**Text excerpt:**
%%

The sample shows that the frame rate is variable at 103 frames per second (fps).

Review Results

After the data collection runs for about 30 seconds, Intel® VTune™ Profiler terminates the application and data collection. Finalizing the results may take a few minutes as Intel® VTune™ Profiler finds and resolves debug symbols.

Once results have been finalized, the Summary tab displays information about:

  • Elapsed time
  • Top hotspots
  • Top tasks
  • Additional insights and guidance

In this example, the top task is DrawString with a high clock cycles per instruction (CPI) rate of 1.729. This means that the execution of instructions is slower than optimal. The thread count is eight, but actual parallelism in the executable is very low. You can infer this detail from the Additional Insights section in the upper right corner. The application is executing instructions very slowly and only on a single CPU.

Next, look at the Bottom-up window.

Customize Results by Core Type

To see how the application uses P-Cores and E-Cores, create a custom grouping. Click the tool icon next to the Grouping pulldown menu and group results by Function/Core Type/Logical Core.

%%

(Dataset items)
%%

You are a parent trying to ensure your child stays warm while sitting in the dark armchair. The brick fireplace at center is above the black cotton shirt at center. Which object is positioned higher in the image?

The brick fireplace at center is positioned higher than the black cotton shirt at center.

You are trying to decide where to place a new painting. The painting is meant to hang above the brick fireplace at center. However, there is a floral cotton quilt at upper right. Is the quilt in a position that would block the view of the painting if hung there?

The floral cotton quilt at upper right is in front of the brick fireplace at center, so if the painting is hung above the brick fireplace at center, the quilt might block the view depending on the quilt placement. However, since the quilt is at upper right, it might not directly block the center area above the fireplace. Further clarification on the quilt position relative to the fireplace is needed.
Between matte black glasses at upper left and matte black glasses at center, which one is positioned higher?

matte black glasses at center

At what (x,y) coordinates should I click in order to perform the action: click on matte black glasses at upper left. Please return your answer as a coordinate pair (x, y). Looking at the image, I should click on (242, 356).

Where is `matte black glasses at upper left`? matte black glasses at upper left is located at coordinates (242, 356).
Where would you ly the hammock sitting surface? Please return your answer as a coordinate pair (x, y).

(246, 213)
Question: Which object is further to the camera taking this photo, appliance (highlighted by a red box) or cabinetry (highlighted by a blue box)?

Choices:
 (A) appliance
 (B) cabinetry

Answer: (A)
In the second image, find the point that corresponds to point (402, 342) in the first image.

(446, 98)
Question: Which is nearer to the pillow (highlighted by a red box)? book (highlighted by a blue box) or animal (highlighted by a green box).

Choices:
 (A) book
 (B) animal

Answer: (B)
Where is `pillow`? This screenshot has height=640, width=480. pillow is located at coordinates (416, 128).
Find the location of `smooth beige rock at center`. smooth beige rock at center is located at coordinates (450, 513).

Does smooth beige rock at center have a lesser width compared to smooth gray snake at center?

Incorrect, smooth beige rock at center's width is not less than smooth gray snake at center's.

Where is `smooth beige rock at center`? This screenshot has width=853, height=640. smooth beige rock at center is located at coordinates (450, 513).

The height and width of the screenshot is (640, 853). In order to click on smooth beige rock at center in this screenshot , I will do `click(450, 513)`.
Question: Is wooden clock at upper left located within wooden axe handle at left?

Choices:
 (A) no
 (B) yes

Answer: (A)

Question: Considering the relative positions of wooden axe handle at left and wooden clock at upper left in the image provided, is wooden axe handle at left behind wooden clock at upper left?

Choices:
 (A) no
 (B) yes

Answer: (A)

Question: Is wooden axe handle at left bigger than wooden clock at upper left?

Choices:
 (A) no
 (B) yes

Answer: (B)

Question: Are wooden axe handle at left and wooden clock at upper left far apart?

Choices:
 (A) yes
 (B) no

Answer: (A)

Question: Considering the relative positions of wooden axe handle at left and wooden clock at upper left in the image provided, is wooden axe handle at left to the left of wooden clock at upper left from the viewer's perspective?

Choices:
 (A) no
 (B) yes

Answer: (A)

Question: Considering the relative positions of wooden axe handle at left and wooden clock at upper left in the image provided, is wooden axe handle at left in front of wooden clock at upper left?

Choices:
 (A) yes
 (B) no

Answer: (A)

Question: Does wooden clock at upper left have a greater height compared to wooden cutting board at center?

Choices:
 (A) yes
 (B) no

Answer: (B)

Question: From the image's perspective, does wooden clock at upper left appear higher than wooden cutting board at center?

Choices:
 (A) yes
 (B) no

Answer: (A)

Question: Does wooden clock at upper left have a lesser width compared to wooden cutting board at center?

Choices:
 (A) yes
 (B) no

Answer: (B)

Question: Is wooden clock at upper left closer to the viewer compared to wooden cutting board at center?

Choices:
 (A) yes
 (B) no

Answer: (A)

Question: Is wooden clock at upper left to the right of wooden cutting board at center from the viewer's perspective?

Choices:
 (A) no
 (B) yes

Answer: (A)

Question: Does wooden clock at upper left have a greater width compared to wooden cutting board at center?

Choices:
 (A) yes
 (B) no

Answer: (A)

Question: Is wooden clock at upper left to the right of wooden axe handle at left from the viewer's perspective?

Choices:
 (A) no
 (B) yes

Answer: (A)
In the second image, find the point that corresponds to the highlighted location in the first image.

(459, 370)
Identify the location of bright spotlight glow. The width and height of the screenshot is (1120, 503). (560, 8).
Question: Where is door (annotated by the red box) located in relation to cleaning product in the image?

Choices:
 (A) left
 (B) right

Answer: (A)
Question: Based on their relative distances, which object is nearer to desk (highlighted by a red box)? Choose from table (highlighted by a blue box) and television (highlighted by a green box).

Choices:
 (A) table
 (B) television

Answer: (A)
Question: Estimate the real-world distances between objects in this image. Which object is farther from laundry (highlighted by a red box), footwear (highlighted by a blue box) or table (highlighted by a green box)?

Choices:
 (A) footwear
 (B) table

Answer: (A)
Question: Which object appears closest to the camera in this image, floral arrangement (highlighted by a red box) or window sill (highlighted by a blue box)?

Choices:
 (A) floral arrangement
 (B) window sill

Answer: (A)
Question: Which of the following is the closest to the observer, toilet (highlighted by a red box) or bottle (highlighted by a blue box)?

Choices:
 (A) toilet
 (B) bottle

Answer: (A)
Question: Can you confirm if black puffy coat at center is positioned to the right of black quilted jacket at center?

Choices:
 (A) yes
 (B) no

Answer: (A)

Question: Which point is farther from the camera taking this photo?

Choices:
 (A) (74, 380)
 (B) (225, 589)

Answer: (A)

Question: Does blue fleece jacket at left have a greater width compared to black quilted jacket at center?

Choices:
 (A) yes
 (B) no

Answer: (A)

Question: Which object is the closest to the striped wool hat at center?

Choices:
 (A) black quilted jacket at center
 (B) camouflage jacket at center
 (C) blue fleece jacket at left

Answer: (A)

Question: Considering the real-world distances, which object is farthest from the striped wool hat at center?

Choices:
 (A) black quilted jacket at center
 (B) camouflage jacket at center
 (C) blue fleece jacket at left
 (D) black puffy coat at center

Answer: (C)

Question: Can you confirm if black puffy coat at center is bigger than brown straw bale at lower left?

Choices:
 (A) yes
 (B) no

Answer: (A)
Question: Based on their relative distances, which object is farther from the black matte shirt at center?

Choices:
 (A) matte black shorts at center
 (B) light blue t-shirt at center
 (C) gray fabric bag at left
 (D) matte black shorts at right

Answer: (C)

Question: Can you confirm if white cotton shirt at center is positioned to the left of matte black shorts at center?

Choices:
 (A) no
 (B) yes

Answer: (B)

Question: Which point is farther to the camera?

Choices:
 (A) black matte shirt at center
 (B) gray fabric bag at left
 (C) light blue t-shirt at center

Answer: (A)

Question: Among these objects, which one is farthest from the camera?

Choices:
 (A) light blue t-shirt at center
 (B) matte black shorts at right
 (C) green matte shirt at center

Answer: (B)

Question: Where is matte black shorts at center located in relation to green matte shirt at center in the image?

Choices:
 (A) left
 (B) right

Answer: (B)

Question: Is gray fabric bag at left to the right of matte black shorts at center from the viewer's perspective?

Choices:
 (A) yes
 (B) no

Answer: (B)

%%

**Assigned task A:** In the VTune Profiler excerpt, what clock cycles per instruction (CPI) rate does the top task, DrawString, have?
**Assigned task B:** Copy the VTune Profiler excerpt between "Next, look at" and "Function/Core Type/Logical Core.", inclusive.

**Answer box A:** 1.729

**Answer box B:**
Next, look at the Bottom-up window.

Customize Results by Core Type

To see how the application uses P-Cores and E-Cores, create a custom grouping. Click the tool icon next to the Grouping pulldown menu and group results by Function/Core Type/Logical Core.